Weisman wouldn't disclose how many impressions LifeStreet is serving, but he did say the company is working with more than 2000 developers, who in turn have created multiple apps each.  

San Carlos, Calif-based LifeStreet is one of the more seasoned and larger companies that has emerged to target the in-app advertising space. The company had already been generating around $40 million in annual revenue in 2009, said Weisman, though he wouldn't say what revenue is today or how quickly it's growing.

The company has focused a lot on Facebook, and claims to have the largest market share based on internal metrics, including the number of impressions its ads are receiving over ads from other companies, such as AdKnowledge and RockYou. But it's now setting its sights on the mobile in-app market, a space that is heating up with a number of competitors.   

Just the other day, a much younger and smaller start-up, Vungle announced that it raised $2 million to provide in-app video ads into mobile gaming applications. There's also Kiip, which has a $100,000 campaign to attract game developers so it can help monetize their inventory with in-app rewards. Mogreet, a mobile video ad company, just raised$4 million in funding, Adelphic, just raised $2 million for mobile ads, and of course theres' in this category Google's AdMob.

LifeStreet hopes to set itself apart with the use of its technology that produces "iterative high velocity" testing that constantly tests various components of an advertisement to reach the optimal campaign.
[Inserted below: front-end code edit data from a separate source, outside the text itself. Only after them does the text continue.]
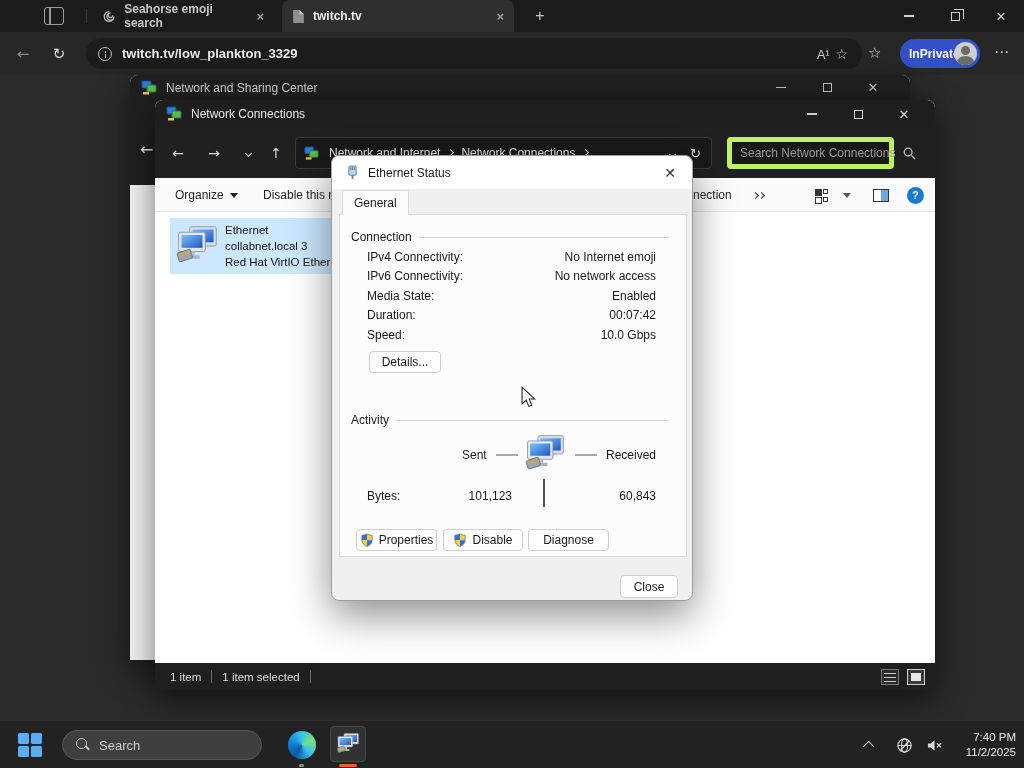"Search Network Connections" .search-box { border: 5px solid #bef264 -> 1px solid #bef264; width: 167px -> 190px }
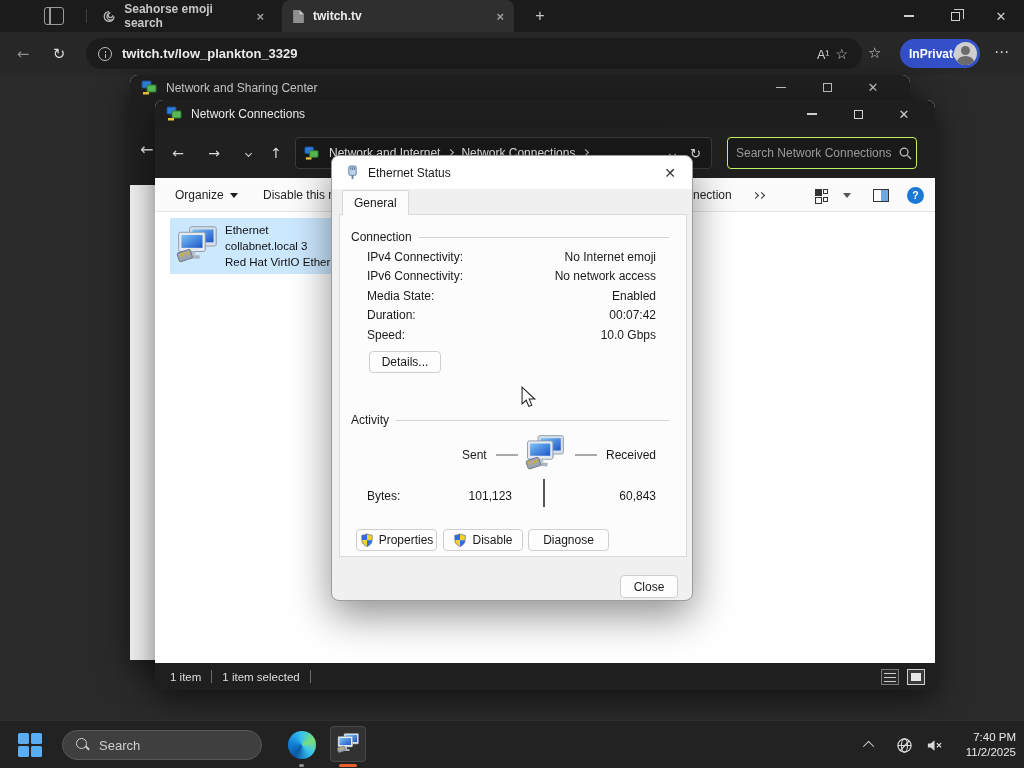"7:40 PM" .clock { margin: 0 8px 0 10px -> 0 24px 0 10px }
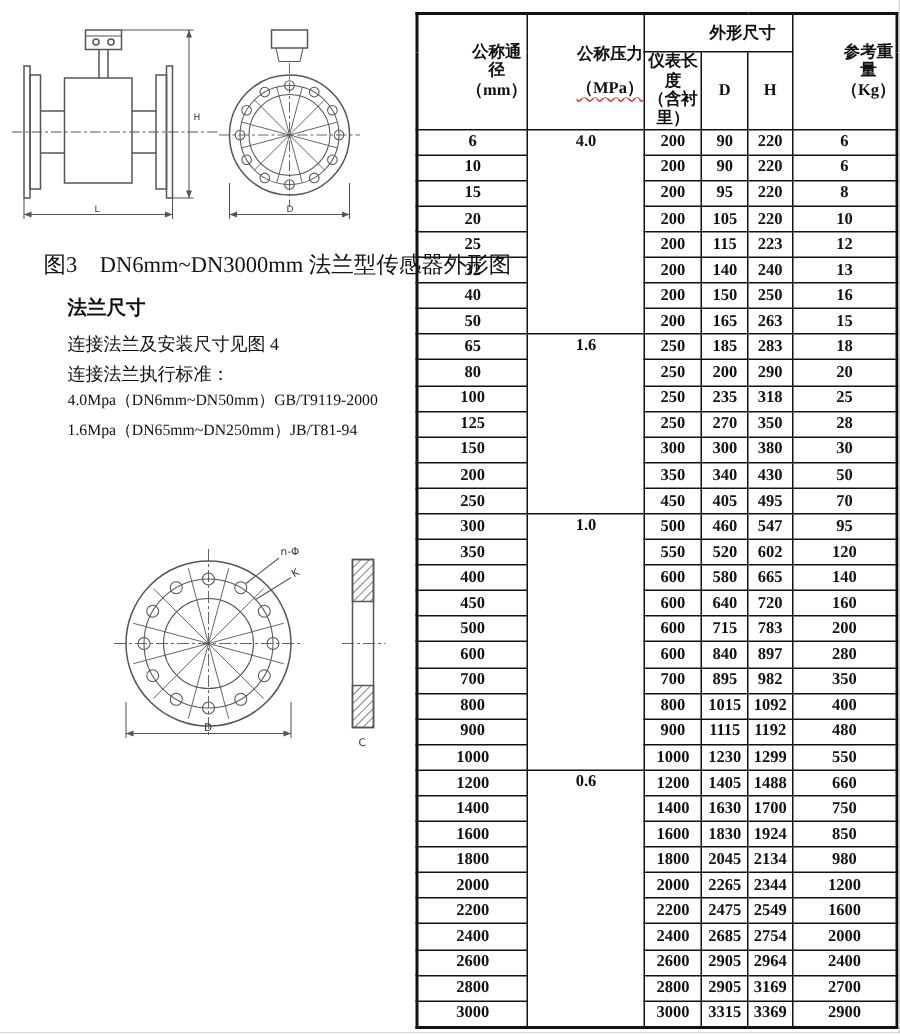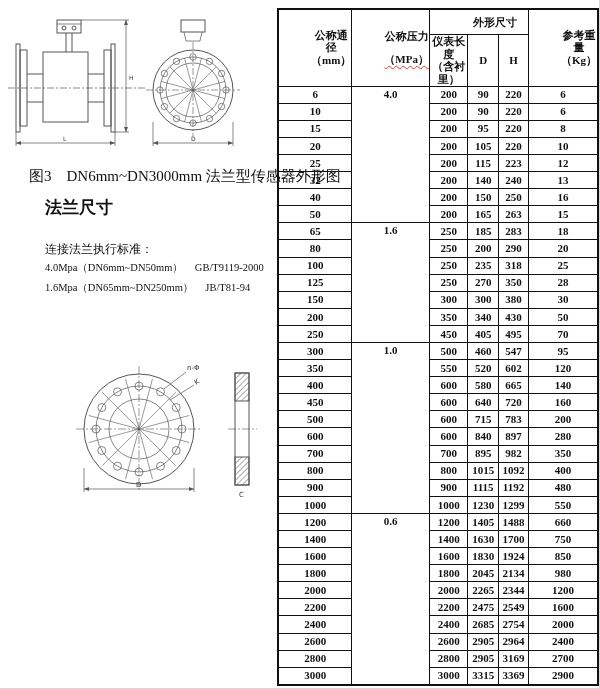"法兰尺寸" .section-heading { font-size: 17px -> 13px }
The testing can range from a piece of copy to the background color, to the headline to whether an ad gets more response with a "click here" or "click" or "click now" button. "The way we conduct testing is transformative," said Weisman. "Testing has historically been an event. It's been panel-based. [Now we can] conduct a whole new level of testing at an exponentially higher rate of speed. With Universal Object Serving, testing becomes perpetual." 

LifeStreet also charges advertisements mainly on performance-based results. While Weisman wouldn't get into the details, he said that customers will typically let LifeStreet know how much they're willing to spend to acquire a customer and LifeStreet will then only charge a customer if they can meet or beat that price.